:: Data for analysis
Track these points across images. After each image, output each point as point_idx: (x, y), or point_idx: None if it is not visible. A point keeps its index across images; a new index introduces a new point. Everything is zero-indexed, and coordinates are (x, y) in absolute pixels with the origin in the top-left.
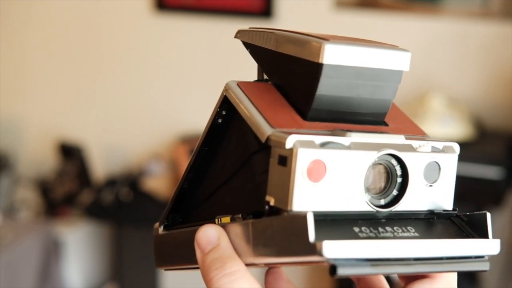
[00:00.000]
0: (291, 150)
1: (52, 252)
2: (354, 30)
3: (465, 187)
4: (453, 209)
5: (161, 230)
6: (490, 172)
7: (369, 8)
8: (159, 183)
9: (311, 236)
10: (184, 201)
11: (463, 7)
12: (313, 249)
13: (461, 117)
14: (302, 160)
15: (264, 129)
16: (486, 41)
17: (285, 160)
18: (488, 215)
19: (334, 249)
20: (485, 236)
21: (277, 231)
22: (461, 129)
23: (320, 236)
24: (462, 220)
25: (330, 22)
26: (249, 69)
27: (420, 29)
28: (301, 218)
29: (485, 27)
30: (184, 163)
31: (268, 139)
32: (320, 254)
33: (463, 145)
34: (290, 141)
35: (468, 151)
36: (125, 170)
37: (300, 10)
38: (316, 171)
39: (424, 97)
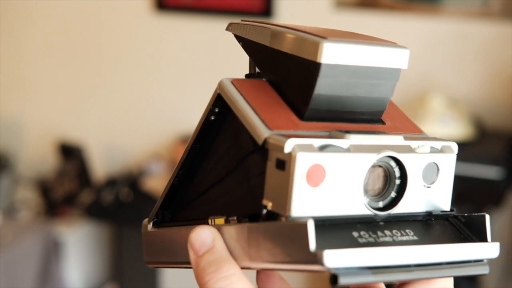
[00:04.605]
0: (289, 154)
1: (52, 252)
2: (354, 30)
3: (465, 187)
4: (451, 210)
5: (150, 227)
6: (490, 172)
7: (369, 8)
8: (159, 183)
9: (312, 245)
10: (174, 198)
11: (463, 7)
12: (314, 258)
13: (461, 117)
14: (301, 165)
15: (261, 131)
16: (486, 41)
17: (284, 164)
18: (487, 217)
19: (335, 258)
20: (484, 239)
21: (275, 237)
22: (461, 129)
23: (320, 243)
24: (460, 221)
25: (330, 22)
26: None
27: (420, 29)
28: (301, 225)
29: (485, 27)
30: None
31: (265, 141)
32: (321, 264)
33: (463, 145)
34: (289, 145)
35: (468, 151)
36: (125, 170)
37: (300, 10)
38: (315, 176)
39: (424, 97)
::::
== Required action ==
Give back exactly the lines from the one with "17: (285, 160)" through the end of the records above, inclusive, and omit any pictures.

== Problem solution ==
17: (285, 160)
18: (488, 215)
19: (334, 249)
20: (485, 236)
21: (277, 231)
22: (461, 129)
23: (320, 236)
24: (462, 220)
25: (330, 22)
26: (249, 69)
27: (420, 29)
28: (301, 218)
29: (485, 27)
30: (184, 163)
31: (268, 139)
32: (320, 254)
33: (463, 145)
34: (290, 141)
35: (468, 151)
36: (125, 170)
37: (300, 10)
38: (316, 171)
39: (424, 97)
[00:04.605]
0: (289, 154)
1: (52, 252)
2: (354, 30)
3: (465, 187)
4: (451, 210)
5: (150, 227)
6: (490, 172)
7: (369, 8)
8: (159, 183)
9: (312, 245)
10: (174, 198)
11: (463, 7)
12: (314, 258)
13: (461, 117)
14: (301, 165)
15: (261, 131)
16: (486, 41)
17: (284, 164)
18: (487, 217)
19: (335, 258)
20: (484, 239)
21: (275, 237)
22: (461, 129)
23: (320, 243)
24: (460, 221)
25: (330, 22)
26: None
27: (420, 29)
28: (301, 225)
29: (485, 27)
30: None
31: (265, 141)
32: (321, 264)
33: (463, 145)
34: (289, 145)
35: (468, 151)
36: (125, 170)
37: (300, 10)
38: (315, 176)
39: (424, 97)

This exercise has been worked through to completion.